Tasks for this exercise:
• 1. In the commentary on Mandela and the ANC, which economist who helped draft the new economic program called it "reform from above" with a vengeance?
• 2. Write the next part of the commentary on Mandela and the ANC, picking up after its final sentence.

Page extract:

Here are two excellent dissenting pieces on Nelson Mandela by John PIlger and Jonathan Cook.
I have a quibble with Cook’s piece. Cook wrote
“It is an indication of what Mandela was up against that the man who fought so hard and long against a brutal apartheid regime was so completely defeated when he took power in South Africa. That was because he was no longer struggling against a rogue regime but against the existing order, a global corporate system of power that he had no hope of challenging alone.”
The most devastating part, to me, of Naomi Klein’s “Sock Doctrine” book is her depiction of the ANC’s turn to neoliberalism and how they rolled that out to their supporters. In fact, the key passage from that chapter can be found online:
As in Bolivia, where the shock therapy program was prepared with all the secrecy of a covert military operation, in South Africa only a handful of Mbeki’s closest colleagues even knew that a new economic program was in the works, one very different from the promises they had all made during the 1994 elections. Of the people on the team, Gumede writes, “all were sworn to secrecy and the entire process was shrouded in deepest confidentiality lest the left wing get wind of Mbeki’s plan.”32 The economist Stephen Gelb, who took part in drafting the new program, admitted that “this was ‘reform from above’ with a vengeance, taking to an extreme the arguments in favour of insulation and autonomy of policymakers from popular pressures.” 33 (This emphasis on secrecy and insulation was particularly ironic given that, under the tyranny of apartheid, the ANC had pulled off a remarkably open and participatory process to come up with the Freedom Charter. Now, under a new order of democracy, the party was opting to hide its economic plans from its own caucus. [my emphasis]
Rather than collaborate extensively with their popular bases, as they had in the past, about the ANC policy platform, the turn to neoliberalism was plotted like a surprise attack on ANC supporters. Its very intention was to confuse and demoralize. Pilger’s article provides details about the ANC’s back room deals with apartheid profiteers that would trump previous commitments to the South African majority.

Extracted material:

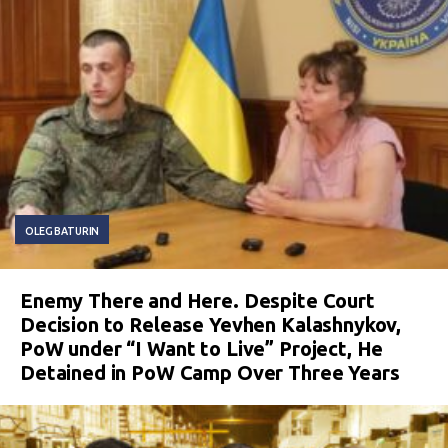
OLEG BATURIN
Enemy There and Here. Despite Court
Decision to Release Yevhen Kalashnykov,
PoW under “I Want to Live” Project, He
Detained in PoW Camp Over Three Years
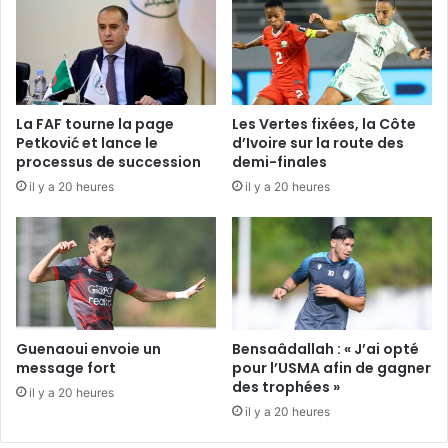
La FAF tourne la page
Les Vertes fixées, la Côte
Petković et lance le
d’Ivoire sur la route des
processus de succession
demi-finales
il y a 20 heures
il y a 20 heures
Guenaoui envoie un
Bensaâdallah : « J’ai opté
message fort
pour l’USMA afin de gagner
des trophées »
il y a 20 heures
il y a 20 heures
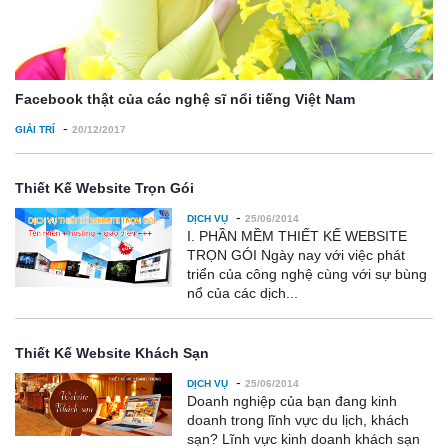
Facebook thật của các nghệ sĩ nổi tiếng Việt Nam
-
GIẢI TRÍ
20/12/2017
Thiết Kế Website Trọn Gói
-
DỊCH VỤ
25/06/2014
I. PHẦN MỀM THIẾT KẾ WEBSITE
TRỌN GÓI Ngày nay với việc phát
triển của công nghệ cùng với sự bùng
nổ của các dịch...
Thiết Kế Website Khách Sạn
-
DỊCH VỤ
25/06/2014
Doanh nghiệp của bạn đang kinh
doanh trong lĩnh vực du lịch, khách
sạn? Lĩnh vực kinh doanh khách sạn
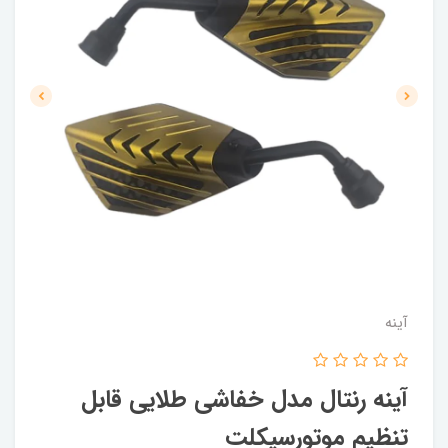
آینه
آینه رنتال مدل خفاشی طلایی قابل
تنظیم موتورسیکلت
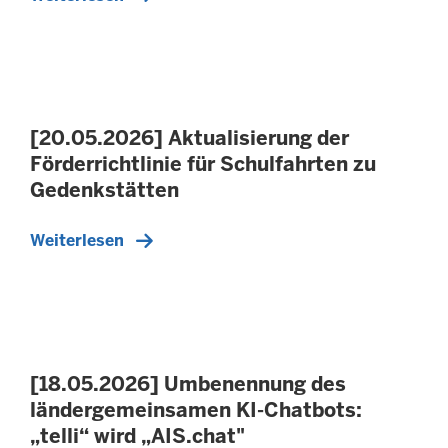
[20.05.2026] Aktualisierung der
Förderrichtlinie für Schulfahrten zu
Gedenkstätten
Weiterlesen
[18.05.2026] Umbenennung des
ländergemeinsamen KI-Chatbots:
„telli“ wird „AIS.chat"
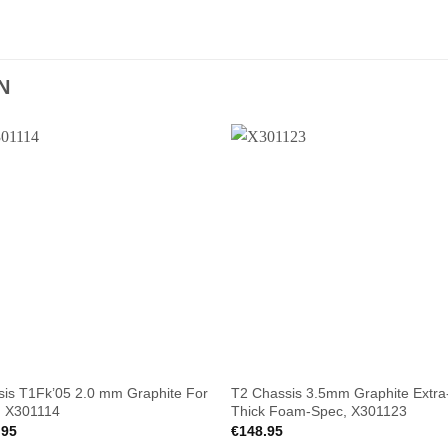
N
is T1Fk’05 2.0 mm Graphite For
T2 Chassis 3.5mm Graphite Extra
, X301114
Thick Foam-Spec, X301123
.95
€
148.95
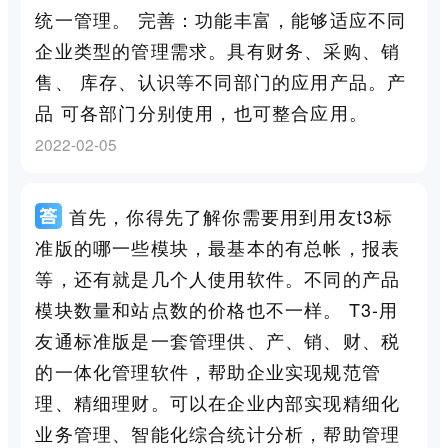
统一管理。 完善：功能丰富，能够适应不同
企业类型的管理需求。具有财务、采购、销
售、 库存、认识等不同部门的应用产品。产
品 可各部门分别使用，也可整合应用。
2022-02-05
首先，你得先了解你需要用到用友t3标
准版的哪一些模块，最基本的有总帐，报表
等，还有就是几个人使用软件。不同的产品
模块数量和站点数的价格也不一样。 T3-用
友通标准版是一套管理供、产、销、财、税
的一体化管理软件，帮助企业实现规范管
理、精细理财。可以在企业内部实现精细化
业务管理、智能化综合统计分析，帮助管理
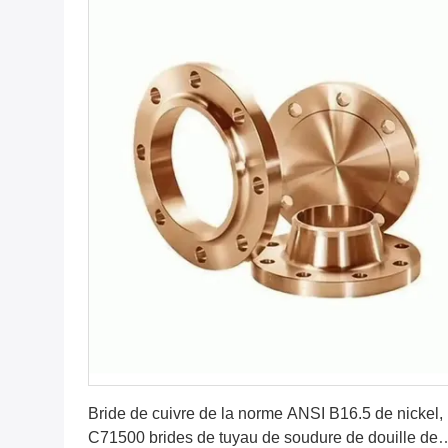
Obtenez le meilleur prix
Bride de cuivre de la norme ANSI B16.5 de nickel,
C71500 brides de tuyau de soudure de douille de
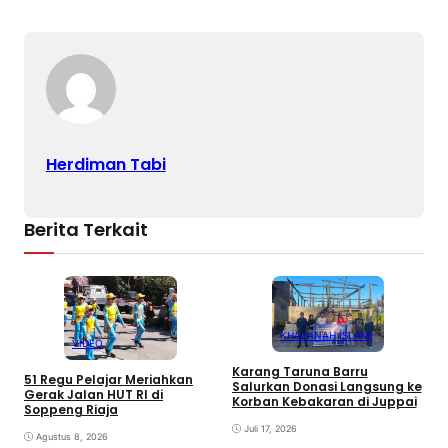
Herdiman Tabi
Berita Terkait
KHAZANAH ISLAMI
VIDEO
S
Karang Taruna Barru
S
51 Regu Pelajar Meriahkan
Salurkan Donasi Langsung ke
d
Gerak Jalan HUT RI di
Korban Kebakaran di Juppai
Soppeng Riaja
Juli 17, 2026
Agustus 8, 2026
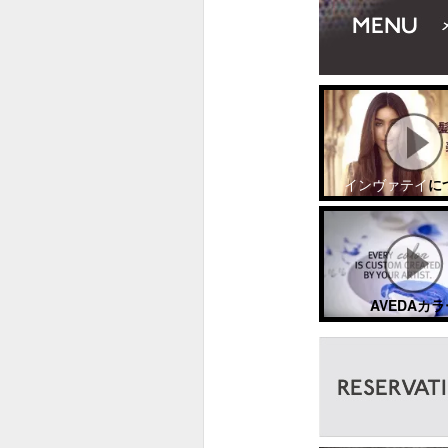
インヴァテイ
に
AVEDAカラ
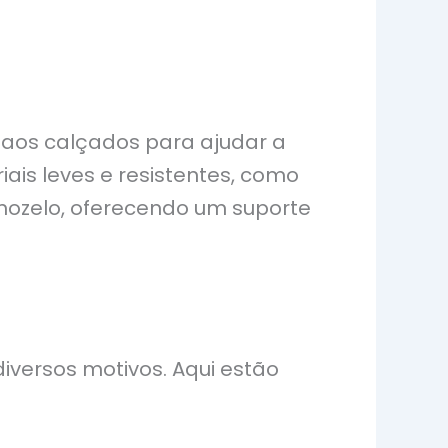
 aos calçados para ajudar a
riais leves e resistentes, como
rnozelo, oferecendo um suporte
iversos motivos. Aqui estão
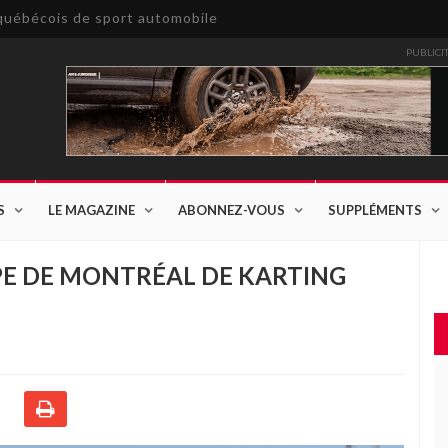
e québécois de sport automobile
PUBLICI
S
LE MAGAZINE
ABONNEZ-VOUS
SUPPLÉMENTS
UPE DE MONTRÉAL DE KARTING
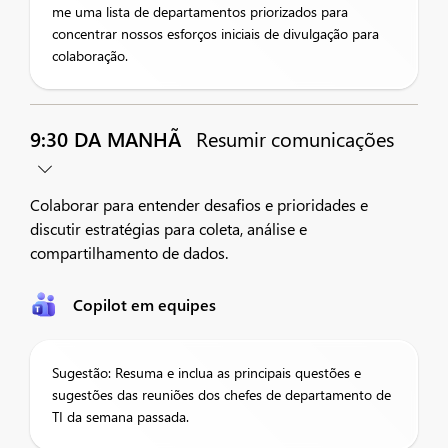
me uma lista de departamentos priorizados para
concentrar nossos esforços iniciais de divulgação para
colaboração.
9:30 DA MANHÃ
Resumir comunicações
Colaborar para entender desafios e prioridades e
discutir estratégias para coleta, análise e
compartilhamento de dados.
Copilot em equipes
Sugestão: Resuma e inclua as principais questões e
sugestões das reuniões dos chefes de departamento de
TI da semana passada.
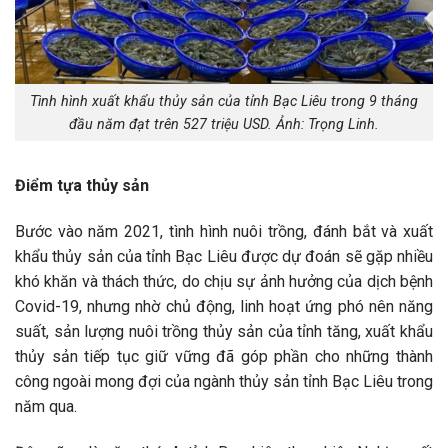
Tình hình xuất khẩu thủy sản của tỉnh Bạc Liêu trong 9 tháng
đầu năm đạt trên 527 triệu USD. Ảnh: Trọng Linh.
Điểm tựa thủy sản
Bước vào năm 2021, tình hình nuôi trồng, đánh bắt và xuất
khẩu thủy sản của tỉnh Bạc Liêu được dự đoán sẽ gặp nhiều
khó khăn và thách thức, do chịu sự ảnh hưởng của dịch bệnh
Covid-19, nhưng nhờ chủ động, linh hoạt ứng phó nên năng
suất, sản lượng nuôi trồng thủy sản của tỉnh tăng, xuất khẩu
thủy sản tiếp tục giữ vững đã góp phần cho những thành
công ngoài mong đợi của ngành thủy sản tỉnh Bạc Liêu trong
năm qua.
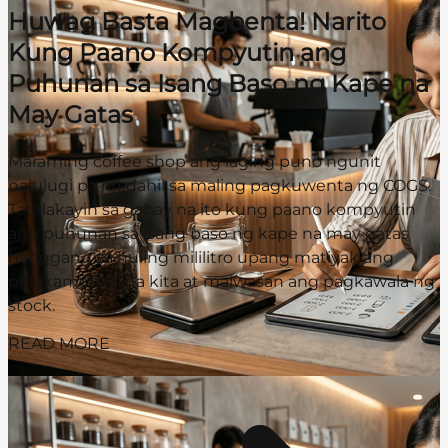
Huwag Basta Magbenta! Narito
Kung Paano Kompyutin ang
Puhunan sa Isang Baso ng Kape na
May Gatas
Maraming coffee shop ang laging puno ngunit
nalulugi pa rin dahil sa maling pagkuwenta ng COGS.
Tatalakayin sa gabay na ito kung paano kompyutin
ang puhunan sa isang baso ng kape na may gatas
hanggang sa huling mililitro upang matiyak ang
pinakamataas na kita at maiwasan ang pagkawala ng
stock.
READ MORE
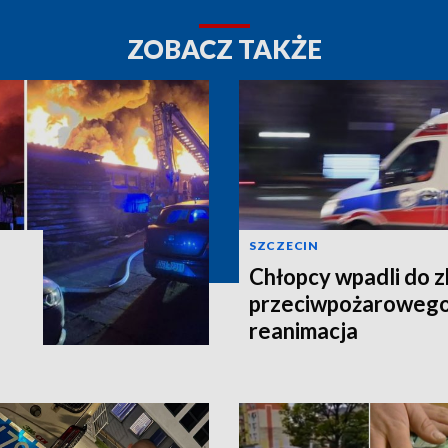
ZOBACZ TAKŻE
SZCZECIN
Chłopcy wpadli do z
przeciwpożarowego.
reanimacja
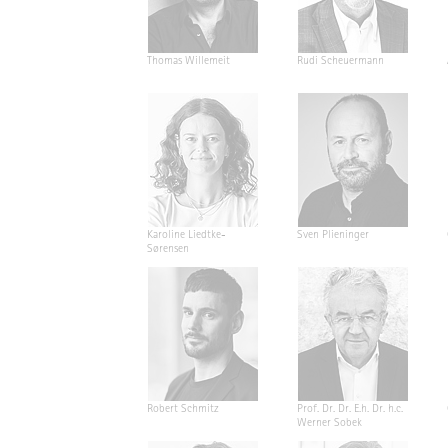
Thomas Willemeit
Rudi Scheuermann
Karoline Liedtke-
Sven Plieninger
Sørensen
Robert Schmitz
Prof. Dr. Dr. E.h. Dr. h.c.
Werner Sobek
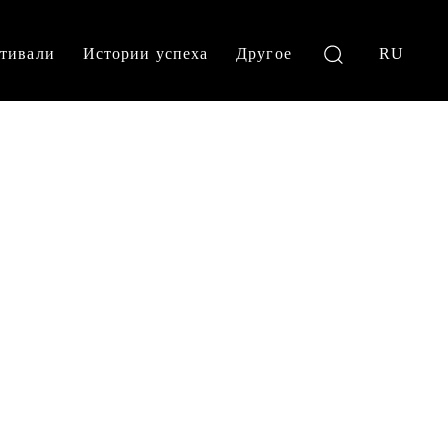
тивали
Истории успеха
Другое
RU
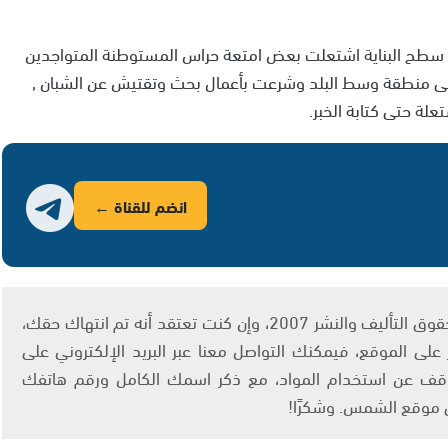
لى سطح البناية اشتعلت بعض امتعة حراس المستوطنة المتواجدين
الى منطقة وسط البلد وشرعت بأعمال بحث وتقتيش عن الشبان ,
لة حتى كتابة الخبر.
انضم للقناة ←
يتم الاستخدام المواد وفقًا للمادة 27 أ من قانون حقوق التأليف والنشر 2007، وإن كنت تعتقد أنه تم انتهاك حقك،
لى الموقع، فيمكنك التواصل معنا عبر البريد الإلكتروني على
info@ashams.c والطلب بالتوقف عن استخدام المواد، مع ذكر اسمك الكامل ورقم هاتفك
ى موقع الشمس. وشكرًا!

Task results:
• 1. Stephen Gelb

• 2.
Could Mandela, like Hugo Chavez, have withstood the loss of numerous high level allies within the ANC by not betraying his people, and the demonization of the local and international media to name only two of the challenges he would have faced?
It is hard to say, but if Mandela would have failed, he would not have failed alone.
Jean Bertrand Aristide once said that “it is better to be wrong with the people than right without them”. Post-Apartheid, it seems to me that Mandela made the worst possible choice – to be wrong without the people.